◆ Exercise input:
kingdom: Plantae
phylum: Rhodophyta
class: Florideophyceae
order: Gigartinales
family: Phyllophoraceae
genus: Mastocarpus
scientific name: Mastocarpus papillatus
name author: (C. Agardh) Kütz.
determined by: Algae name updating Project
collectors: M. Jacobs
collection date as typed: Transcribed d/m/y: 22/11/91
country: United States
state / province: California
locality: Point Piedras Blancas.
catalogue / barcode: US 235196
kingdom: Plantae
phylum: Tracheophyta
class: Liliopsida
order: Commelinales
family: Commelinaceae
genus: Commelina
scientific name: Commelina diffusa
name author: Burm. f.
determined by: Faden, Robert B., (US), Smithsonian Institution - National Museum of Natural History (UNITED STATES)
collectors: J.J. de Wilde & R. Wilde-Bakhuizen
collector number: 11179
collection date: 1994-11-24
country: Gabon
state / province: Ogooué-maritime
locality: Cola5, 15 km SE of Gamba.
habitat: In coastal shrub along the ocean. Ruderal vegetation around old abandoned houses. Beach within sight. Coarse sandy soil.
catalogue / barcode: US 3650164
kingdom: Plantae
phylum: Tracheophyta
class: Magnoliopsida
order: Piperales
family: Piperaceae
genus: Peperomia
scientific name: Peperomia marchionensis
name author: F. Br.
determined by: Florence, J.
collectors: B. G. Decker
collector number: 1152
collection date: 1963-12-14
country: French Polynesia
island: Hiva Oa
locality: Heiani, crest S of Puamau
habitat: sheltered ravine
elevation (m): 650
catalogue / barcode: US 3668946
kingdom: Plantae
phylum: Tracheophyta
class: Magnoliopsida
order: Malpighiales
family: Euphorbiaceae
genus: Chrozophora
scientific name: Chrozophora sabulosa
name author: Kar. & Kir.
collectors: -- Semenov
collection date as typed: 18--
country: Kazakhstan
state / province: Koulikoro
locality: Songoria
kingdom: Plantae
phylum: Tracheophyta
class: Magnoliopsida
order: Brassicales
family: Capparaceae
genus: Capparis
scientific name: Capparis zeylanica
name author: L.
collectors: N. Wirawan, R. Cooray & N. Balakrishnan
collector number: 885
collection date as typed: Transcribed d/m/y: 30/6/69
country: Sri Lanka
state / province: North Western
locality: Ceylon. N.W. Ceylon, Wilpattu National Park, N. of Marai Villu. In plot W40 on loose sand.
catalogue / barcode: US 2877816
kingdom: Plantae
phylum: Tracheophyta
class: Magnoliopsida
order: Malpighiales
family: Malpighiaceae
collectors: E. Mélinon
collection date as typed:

◆ Task requirements: Please return every line of the records above word for word, changing nothing.

◆ Response to this exercise:
kingdom: Plantae
phylum: Rhodophyta
class: Florideophyceae
order: Gigartinales
family: Phyllophoraceae
genus: Mastocarpus
scientific name: Mastocarpus papillatus
name author: (C. Agardh) Kütz.
determined by: Algae name updating Project
collectors: M. Jacobs
collection date as typed: Transcribed d/m/y: 22/11/91
country: United States
state / province: California
locality: Point Piedras Blancas.
catalogue / barcode: US 235196
kingdom: Plantae
phylum: Tracheophyta
class: Liliopsida
order: Commelinales
family: Commelinaceae
genus: Commelina
scientific name: Commelina diffusa
name author: Burm. f.
determined by: Faden, Robert B., (US), Smithsonian Institution - National Museum of Natural History (UNITED STATES)
collectors: J.J. de Wilde & R. Wilde-Bakhuizen
collector number: 11179
collection date: 1994-11-24
country: Gabon
state / province: Ogooué-maritime
locality: Cola5, 15 km SE of Gamba.
habitat: In coastal shrub along the ocean. Ruderal vegetation around old abandoned houses. Beach within sight. Coarse sandy soil.
catalogue / barcode: US 3650164
kingdom: Plantae
phylum: Tracheophyta
class: Magnoliopsida
order: Piperales
family: Piperaceae
genus: Peperomia
scientific name: Peperomia marchionensis
name author: F. Br.
determined by: Florence, J.
collectors: B. G. Decker
collector number: 1152
collection date: 1963-12-14
country: French Polynesia
island: Hiva Oa
locality: Heiani, crest S of Puamau
habitat: sheltered ravine
elevation (m): 650
catalogue / barcode: US 3668946
kingdom: Plantae
phylum: Tracheophyta
class: Magnoliopsida
order: Malpighiales
family: Euphorbiaceae
genus: Chrozophora
scientific name: Chrozophora sabulosa
name author: Kar. & Kir.
collectors: -- Semenov
collection date as typed: 18--
country: Kazakhstan
state / province: Koulikoro
locality: Songoria
kingdom: Plantae
phylum: Tracheophyta
class: Magnoliopsida
order: Brassicales
family: Capparaceae
genus: Capparis
scientific name: Capparis zeylanica
name author: L.
collectors: N. Wirawan, R. Cooray & N. Balakrishnan
collector number: 885
collection date as typed: Transcribed d/m/y: 30/6/69
country: Sri Lanka
state / province: North Western
locality: Ceylon. N.W. Ceylon, Wilpattu National Park, N. of Marai Villu. In plot W40 on loose sand.
catalogue / barcode: US 2877816
kingdom: Plantae
phylum: Tracheophyta
class: Magnoliopsida
order: Malpighiales
family: Malpighiaceae
collectors: E. Mélinon
collection date as typed:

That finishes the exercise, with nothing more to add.